En 1918 naît la Tchécoslovaquie, sur les ruines de l’empire austro-hongrois. La fondation de ce tout nouvel Etat se fait sur un terreau fertile et bouillonnant qui ne demande qu’à laisser exprimer les forces vives d’une jeune nation. C’est dans ce contexte qu’évoluent de nombreux artistes et créateurs, qu’ils soient écrivains, musiciens ou peintres, dont nous avons souvent eu l’occasion de parler ici.
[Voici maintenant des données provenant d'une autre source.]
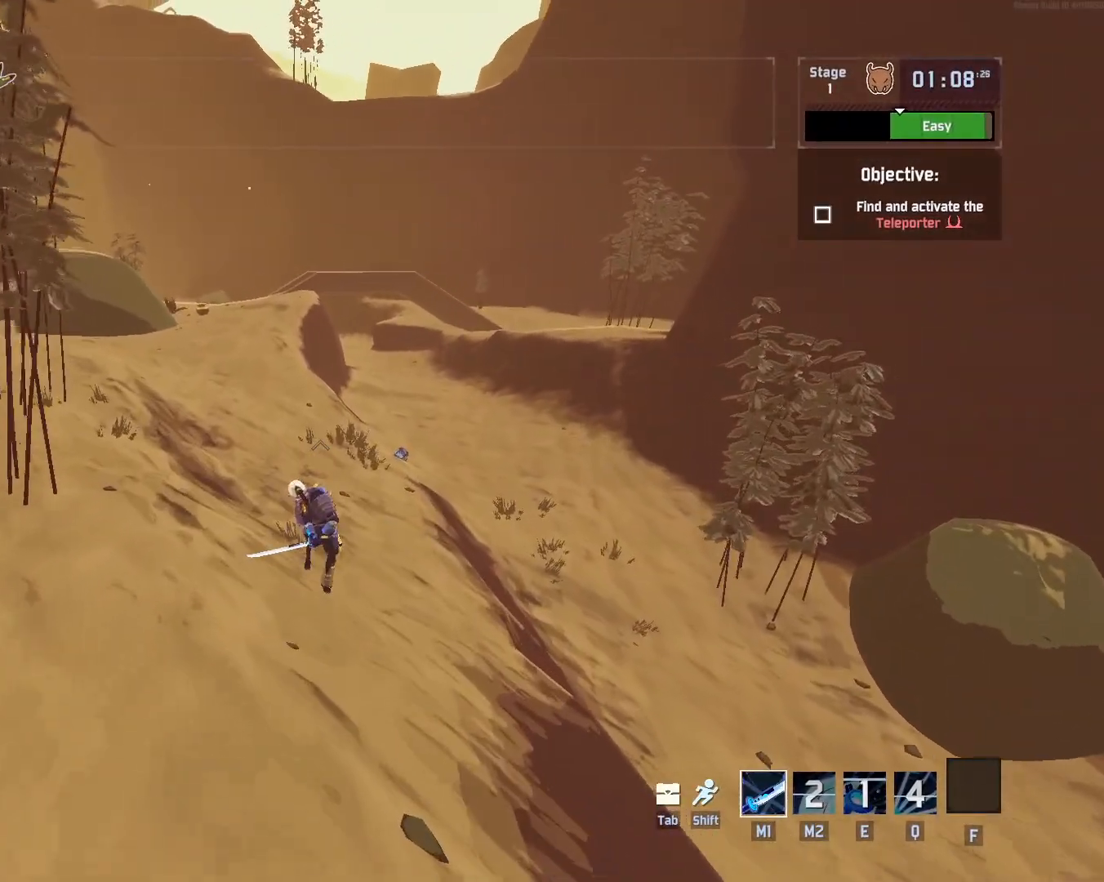
{"keys": ["w"], "mouse": [], "events": []}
Moins connu peut-être car souvent considéré comme un parent pauvre de l’art ou secondaire par rapport à la peinture, le graphisme, tchécoslovaque dans le cas présent, a connu une heure de gloire sans précédent dans cette période de l’entre-deux-guerres créative et bien trop courte. De là un caractère tout-à-fait spécifique du design graphique tchécoslovaque, comme le rappelle Etienne Tornier, un des deux commissaires de l’exposition :

« Je dirais que la spécificité du graphisme tchèque réside surtout dans un contexte politique. Ce graphisme et cette renaissance du livre a lieu parce que la Tchécoslovaquie est fondée en 1918, se libère de beaucoup de choses et a une volonté d’exister à ce moment-là. En 1918, un bon nombre d’artistes abandonne les fontes allemandes qui étaient jusque-là utilisées pour adopter et créer de nouvelles typographies qui soient plus adaptées à l’orthographe tchèque. Après, cette spécificité tient aussi à des personnalités qui ont vraiment marqué ce renouveau. Il y a par exemple Josef Čapek qui a servi de passeur de modernité car il était en lien avec les autres avant-gardes européennes, il allait à Paris assez souvent. Il avait été à Paris au début des années 1910 pour voir le Douanier Rousseau, les objets d’art premier exposés au Musée d’ethnographie etc. Avec son frère Karel Čapek, écrivain, il a vraiment servi de passeur de modernité. Une autre figure assez importante, c’est Karel Teige. Il arrive à drainer autour de lui énormément de personnalités. Il a également cofondé le groupe d’avant-garde tchèque qui est bien illustré dans l’exposition, le Devětsil. Il y a aussi, et Pierre Ponant insiste beaucoup là-dessus, ce côté joyeux, rieur, plaisant, qui transparaît dans tout cela. L’illustration occupe une place importante et elle est un peu naïve, elle est très spontanée, et c’est vrai qu’elle apporte une couleur un peu particulière. Donc le graphisme tchèque est assez spécifique, mais en même temps, il est assez représentatif de ce qui se passe ailleurs dans d’autres pays d’Europe, en Allemagne et en Russie, et assez différent du contexte français. »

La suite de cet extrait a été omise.